MUTLULUĞUN KAPILARI

66 11 0
                                    

Seray'dan:

Hayatımın çoğunluğunda yaşadığımı düşünerek geçirdiğim her andan özür diliyorum. Çünkü ben bu ilkbaharda yaşamaya başlamıştım. Öncesinde İlkbaharı bu kadar sevdiğimi bilmezdim. Her yıla olduğu gibi benim hayatıma da yenilikler getirmiş, içimi ısıtmış, güneşi yeniden keşfetmemi sağlamıştı. Bu ilkbahar bana Fatih'i, onunla birlikte birçok belayı ama yine de mutluluğu getirmişti. Yaşadığım hiç bir şeyden, buna Hikmet'in kanının yüzüme sıçraması dahil, pişman değildim. Çektiğim bütün acıları sarmak için ailem ve en önemlisi Fatih orada duruyordu.

Bu mahalleye geri dönmek kendimi yeniden tanımama, ne istediğimi bulmama ve gerçekten yaşamanın ne demek olduğuna karar vermemde oldukça etkili olmuştu. Hayatımın evrildiği bu halinden memnundum.

Fakat şu an ağlıyordum ki bunun sebebi kınası yakılan Hazal ablaydı. O bana tezat kahkahalarla gülüyordu ama ben sanki kendim gelin oluyormuş gibi ağlayıp duruyordum. Sanırım insanın abisinden ayrılması o kadarda kolay olmuyordu. Bir üst sokağa taşınsa bile...

"Ay Seray! İstediğin kadar ağla, senin avucuna da altın koyulmayacak, biliyorsun değil mi?" Irmak'ın sözleriyle içimi çektim ve ağlamalarımı bastırmaya çalıştım. Zaten bir süre sonra ortam o kadar keyiflenmişti ki kendimi pistin ortasında bilmediğim şarkılarda göbek atarken bulmuştum.

Ertesi gün olduğunda birkaç saatlik uyku ile gelinimizle kuaförde buluştuk.

"Töbe bismillah!" dedim karşımdaki Irmak'a bakarak. "Zombilere benziyorsun Irmak."

"Ha-ha! Senin de hayaletlerden bir farkın yok."

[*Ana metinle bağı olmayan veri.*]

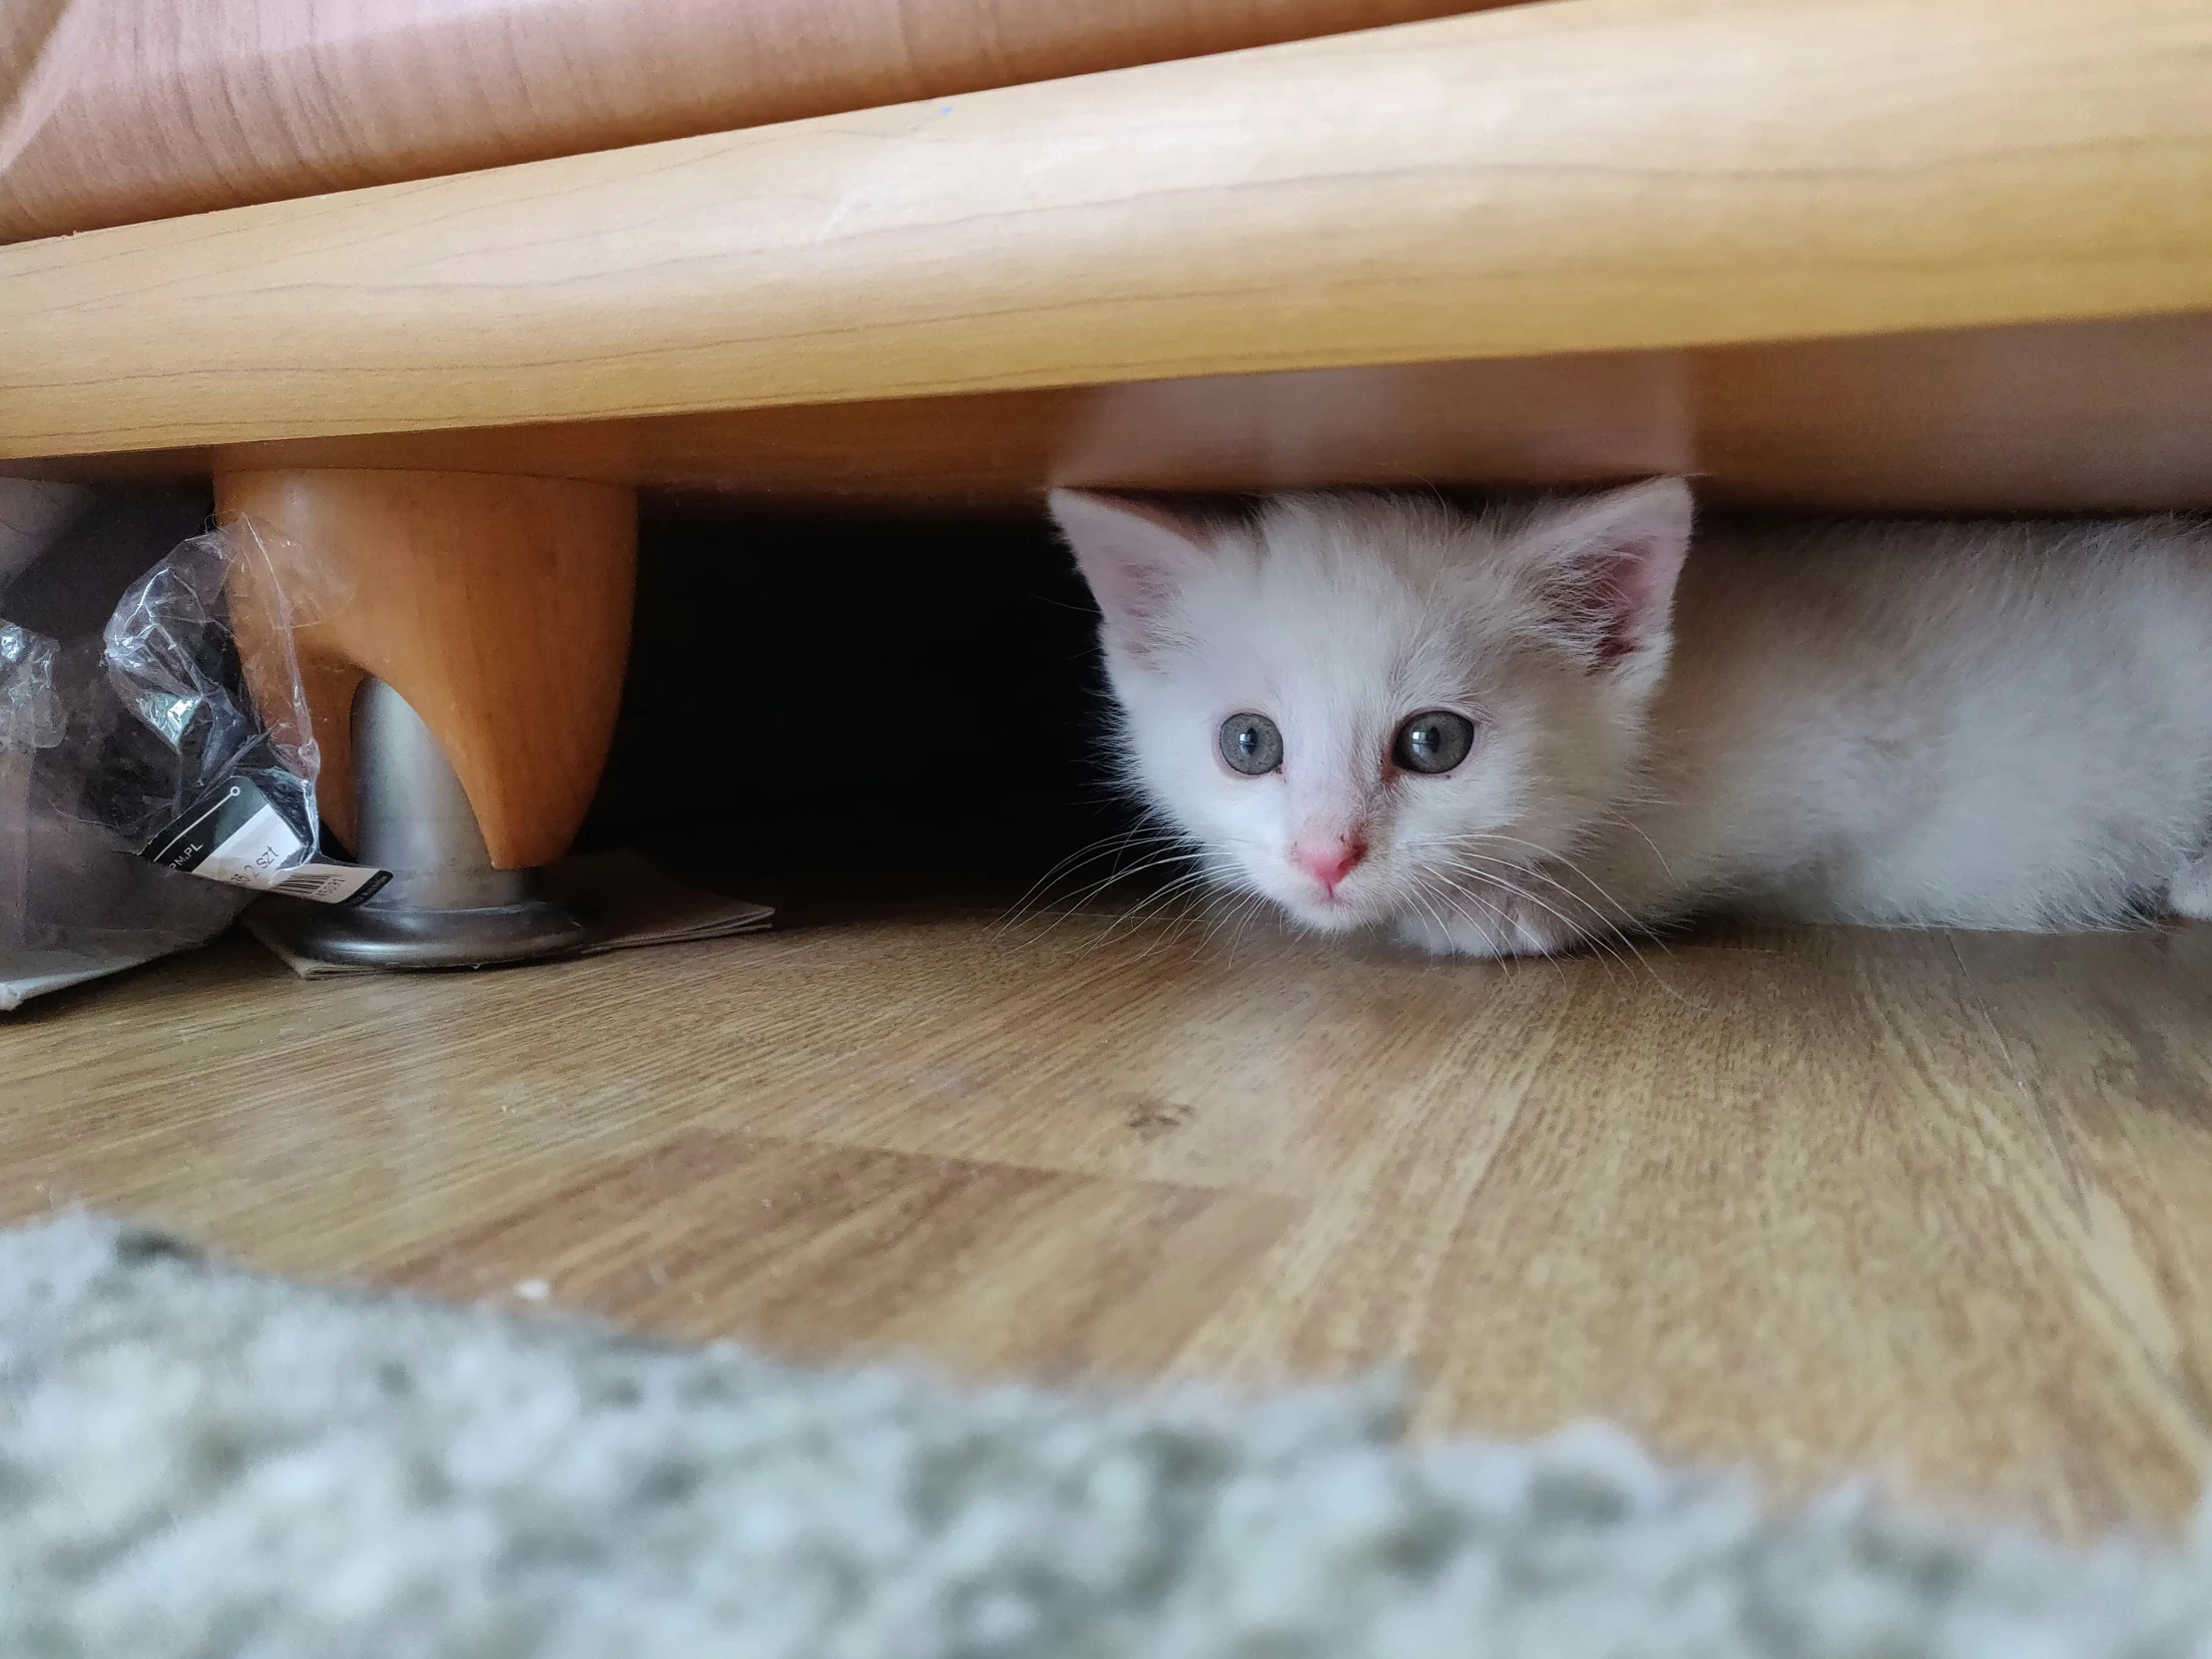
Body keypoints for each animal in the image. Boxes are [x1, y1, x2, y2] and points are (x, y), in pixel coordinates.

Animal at [1043, 477, 2212, 959]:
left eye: (1433, 742)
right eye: (1249, 744)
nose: (1324, 857)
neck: (1664, 707)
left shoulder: (1851, 749)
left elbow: (1663, 849)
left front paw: (1516, 902)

Bizim iki katımız yorgun olması gereken Hazal ablaya döndüğümüzde adeta parıldadığını gördük. Aynadan bize bakıp tebessüm edip duruyordu. Irmak ile şaşkınlıkla birbirimize baktıktan sonra ikimizde kıyafetlerimizi giyinmek için ayrıldık. Saçımız ve makyajımız kıyafetimizi giyindikten sonra yapılacaktı.

Siyah elbisemin ince askıları derin bir yırtmacı vardı. Kabinden çıktığımda Hazal ablanın makyajına başlanmıştı. Gözünü zorlukla açıp bana baktı. "Valla ben bayıldım bu elbiseye. Sana çok yakıştı Seray ya!"

Telefonumu masadan alıp ona öpücük attım. "Teşekkür ederim yengem!"

Bu sırda yeşil saten elbisenin göğüs düğümünü düzelterek Irmak çıktı kabinden. "Ay Irmak!" dedim ona bakarken. Elbiseyi son anda aldığı için daha önce üstünde görmemiştim. "Çok güzelmiş gerçekten."

"Öyle mi?" dedi aynaya dönerek. "Ben çok emin olamadım ama Fırat çok beğendi."

"Çok güzel çok." dedim ve telefonuma döndüm.

Fatih: Günaydın :)

Mesajına ancak dönebilmiştim. Yüzümdeki sırıtışla cevapladım.

Seray: Günaydınn:)

"Hayatımda gördüğüm en şık gelinlik bu Hazal abla." Irmak'ın sesiyle ona döndüm. Askısındaki gelinliğe hayran hayran bakıyordu. "Eminim senin seçtiğin gelinlik daha güzel olacak." diye cevapladı onu Hazal abla.

"Ay hiç bilemiyorum. Kendimi öyle hiç düşünmedim." dedi Irmak'ta makyaj için masaya geçerken.

"Düşünürsün ablacığım, onu da düşünürsün. Önceden evlilik deyince ortamı terk ediyordun, bu da bir gelişme."

Hazal ablanın sözleriyle bende güldüm.

Irmak, kuaföre makyajı için talimatlar verirken bende çantaların arasına karışmıştım. Eve uğramayacağımız için eksik bir şey kalsın istemiyordum. Bu sırada Hazal abla gelinlik konusuna geri döndü.